Technical analysis (TA) is the study of the price behavior of a specific asset using past price data and price chart patterns to make trading decisions with a short investment horizon based on trends. Long-term investors also use technical indicators to find suitable entry and exit points.
Technical analysts, also called technicians or chartists, primarily examine price data and volume, among other information, to measure market sentiment or traders’ feelings about the state of the market, bullish or bearish. They analyze price changes occurring during a specific timeframe: hour to hour, day to day, or week to week and identify patterns that could predict future price movement and initiate trading signals.
History repeats itself
One of the assumptions of technical analysis is that the history of price action tends to repeat itself. After all, the market consists of human beings whose emotions are predictable and drivers of price action. If past price action is the result of human behavior and human behavior doesn’t change, then a future price action will resemble that of the past.
The trend is your friend
Another tenant of technical analysis is the tendency of price to move in trends in a zig zag-like pattern. The price of an asset can move in an upward trend, creating a higher high and lower high, or in a downward trend, creating a lower and lower high, or it can move sideways (flat). An existing trend is likely to continue until it reaches a pivot point of support or resistance where the price could reverse and change direction.
Support and resistance
Support is the level where the price is expected to bounce after falling at a predetermined price, while resistance is the opposite. A trend may continue its one-way direction, resulting in a break-out situation where the price penetrates support and resistance. Support and resistance levels are commonly used in short time frames by day traders, who sell resistance and buy support.
Patterns are shaps produced as a result of price action. They can be continuation or reversal patterns. Pattern types include triangles, pennants, rectangles, and flags. Other types include head and shoulders, double and triple tops and bottoms, and cup and handle. These patterns can be bullish or bearish. They help traders make a trading decision along with using other indicators.
Besides price, volume is one of the essential components of technical analysis. Volume is the number of shares or coins traded or exchanged hands over a specific time period. It helps determine the strength or weakness of a trend and whether it is likely to continue or reverse, relying on volume-based technical indicators.
Momentum is the rate of change of price or the speed at which the price moves in one direction over a period of time. Momentum also helps traders determine the strength of a trend and use momentum indicators to measure its strength.
The market price is determined by the forces of demand and supply or the interaction between buyers and sellers.

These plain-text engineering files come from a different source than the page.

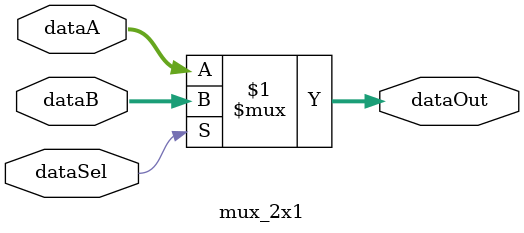
<source format=sv>
`timescale 1ns / 1ps
module mux_2x1 #(parameter BIT_SIZE=32)(
    output logic [BIT_SIZE-1:0] dataOut,
    input logic [BIT_SIZE-1:0] dataA,
    input logic [BIT_SIZE-1:0] dataB,
    input logic dataSel
    );
    
    //Ternary Operator Selection Statement
    assign dataOut = (dataSel) ? dataB : dataA;
    
endmodule
</source>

Technical indicators can predict changes in the dynamics of demand and supply and hence buying and selling behavior of market participants. Technical indicators are math-based models derived from historical price changes. Analysts use them to time entry and exit in and out of the market.
The most popular and commonly used indicators are Bollinger Bands (BB), Moving averages, MACD, and RSI. The RSI, for example, can help traders display momentum-based entry and exit points by determining whether an asset or security is overbought or oversold.
Types of technical indicators
- Moving Average Convergence-Divergence (MACD)
- Moving averages
- Know Sure Thing (KST) Oscillator
- Parabolic SAR
- Relative Strength Index (RSI)
- Stochastic oscillator
- Williams %R
- Bollinger Bands
- Donchian channel
- Average True Range
- Accumulation/distribution Index
- Money Flow Index
- On-balance Volume
Types of charts
Charts depict the past and current price action of the market in multiple formats:
Candlesticks are the most commonly used to present the price on the charts. The candle has a top, bottom, and body. The top of the candle marks the highest price point while the bottom is the lowest. The upper body of the candle marks the opening price, while the bottom marks the closing price.
One candle contains information about the price action over a specific time period e.g. one minute, hour, day, week, or month. Candle patterns and shapes can also help traders also relays on candle patterns and shapes to identify trend reversals or continuations.
Charting on different time frames
Traders can view the past and current price action using the different time frames. The 4-hour time frame is the most commonly used for short-time trading. Other time frames include:
- 5-minute chart
- 15-minute chart
- 30-minute chart
- Hourly chart
- 2-hour chart
- 12-hour chart
- Daily chart
- Weekly chart
Technical analysis teaches traders to use historical price data to find profitable trading opportunities. While this idea is simple to understand, technical analysis has so much width and depth, covering a wide array of subjects, including math, statistics, psychology, and finance. Technical analysis has merits, but keep in mind that some discount its effectiveness and usefulness.